No, the IAT(or any other predictive test) does not reliably determine behavior on a specific person. A predictive test is not accurate at the individual level unless the criteria being measured matches perfectly with the criteria being predicted, and as shown below this is not the case for IAT's.
According to this meta-analysis of 122 research papers representing 14,900 subjects, implicit association tests can predict unconscious bias regarding intergroup behavior which would not have been predicted by conscious self-reporting of bias. However, all other forms of bias examined in the meta-analysis were predicted better through explicit self-reporting than through IAT's. Furthermore, a combination of implicit tests and self-reporting of bias results in better predictions than predictions made with an IAT alone for all types of bias.
Regardless of the type of bias being measured, overall the IAT's had a predictive validity of 0.274, and the explicit tests had a predictive validity of 0.361. This is far short of the '1' needed to perfectly predict individual behavior.
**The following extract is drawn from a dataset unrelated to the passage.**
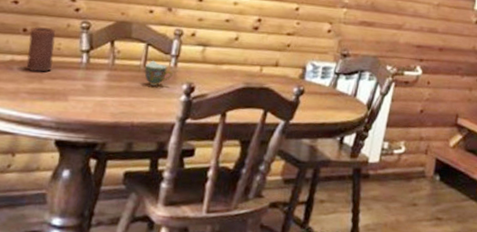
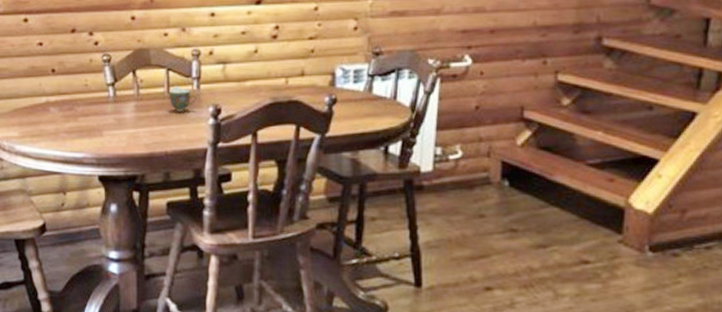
candle: present [26,27,56,72] -> none [58,65,83,110]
A value of 0.35 is considered a decent value for predictive validity, so IAT's can be considered a below-average estimation of bias.
The Study: The meta-analysis aggregated 122 research papers that examined the predictive validity of both IAT's, such as the one mentioned in the OP, and explicit tests, such as self-reporting of a subject's conscious thoughts when presented with some situation. The overall results of the meta-analysis can be seen in the following graph:

Essentially, for Black-White(and any two other groups) interracial behavior, such as whether a subject is more likely to associate weapons with black Americans or white Americans, IAT's offered a better prediction of behavior than explicit self-reporting of the subject's conscious beliefs. From the paper:
For 32 samples with criterion measures involving Black–White interracial behavior, predictive validity of IAT measures significantly exceeded that of self-report measures.
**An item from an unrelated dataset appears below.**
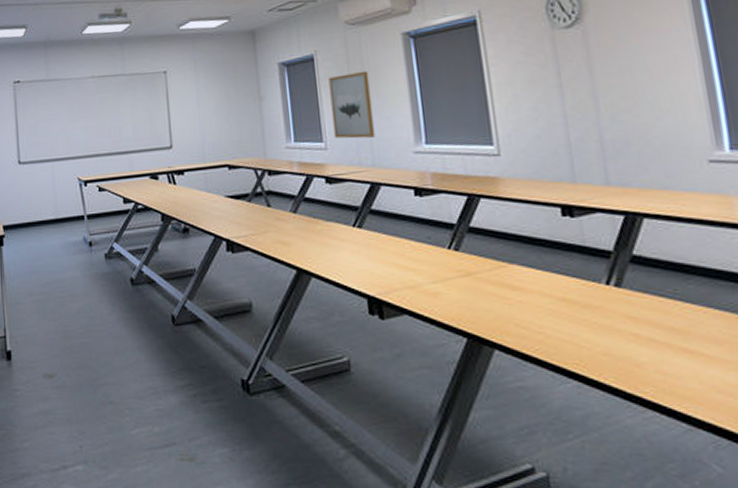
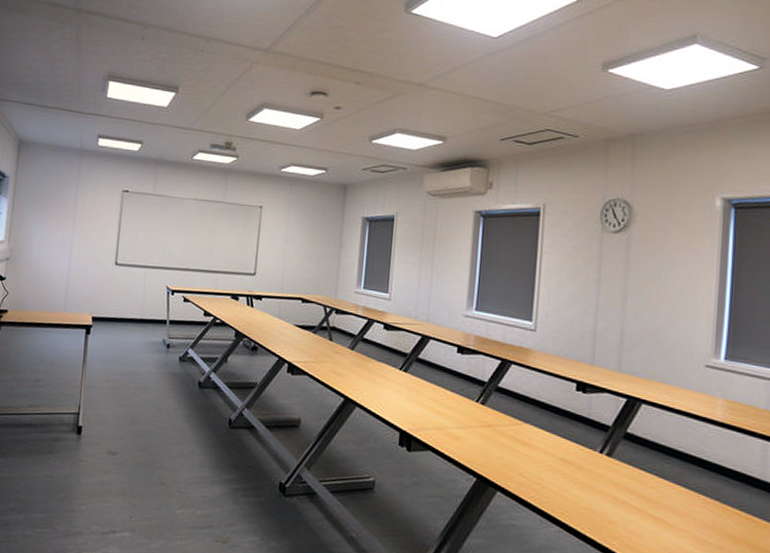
wall art: present [328,70,375,139] -> none [399,237,439,297]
However, IAT's fail to predict bias in other areas, particularly in the fields of consumer products, political preferences, and clinical phenomena (phobias, anxieties, etc.):
In several other topic domains — especially consumer preferences, political preferences, and clinical phenomena — it was strongly evident that self-report measures predicted criterion variance not predicted by IAT measures.
Furthermore, when combined the predictive validity of both implicit and explicit tests increased when the IAT-explicit correlation (IEC) was examined:
The finding that IEC magnitude was positively associated with predictive validity for both ICCs and ECCs was expected from reasoning that, when IAT and self-report measures agree, the constructs that they measure will likely reinforce each other in determining behavior... Confirming this expectation, IEC magnitude positively predicted 29.9% of the variability of ICC effect sizes and 34.3% of the variability of ECCs (see Tables 4 and 5).
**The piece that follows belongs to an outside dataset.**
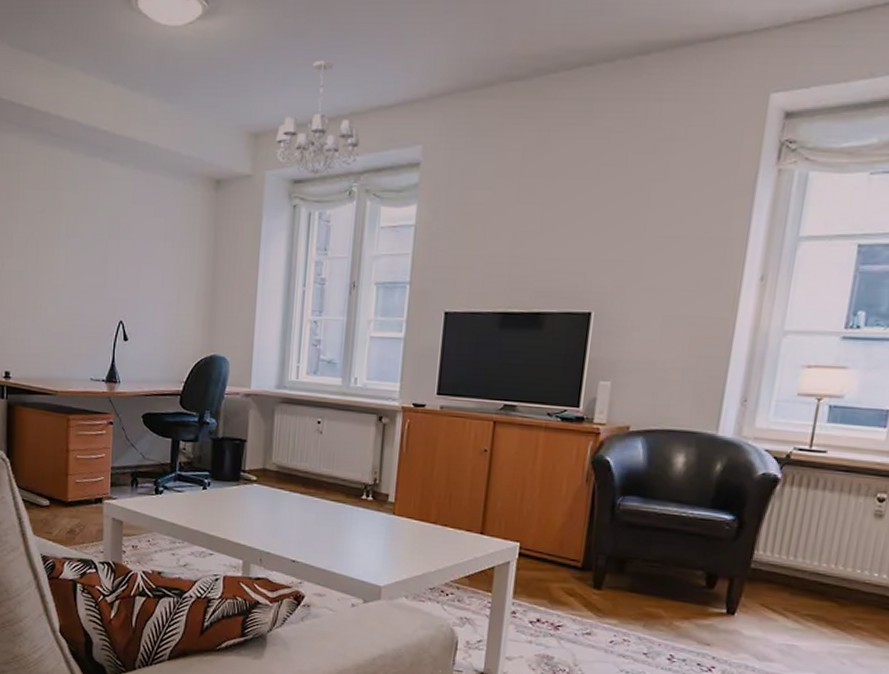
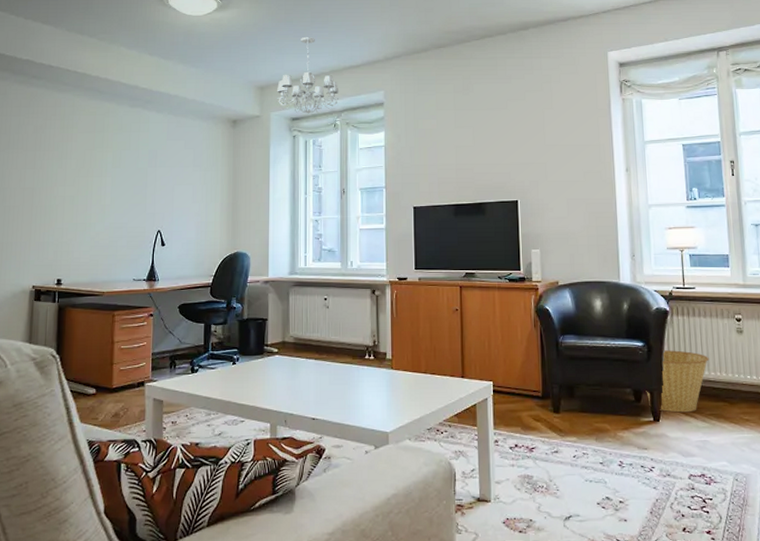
basket: none [723,529,824,609] -> present [646,350,709,413]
In short, unconscious interracial bias can be better predicted by IAT's than by explicit self-reporting, though other types of unconscious bias are better predicted by self reporting. Regardless of the type of bias, if the results of explicit and implicit tests match then bias can be reliably predicted. However, the predictive value for both is (far) less than 1, so a perfect prediction is not possible. Thus, an IAT cannot guarantee the bias at an individual level.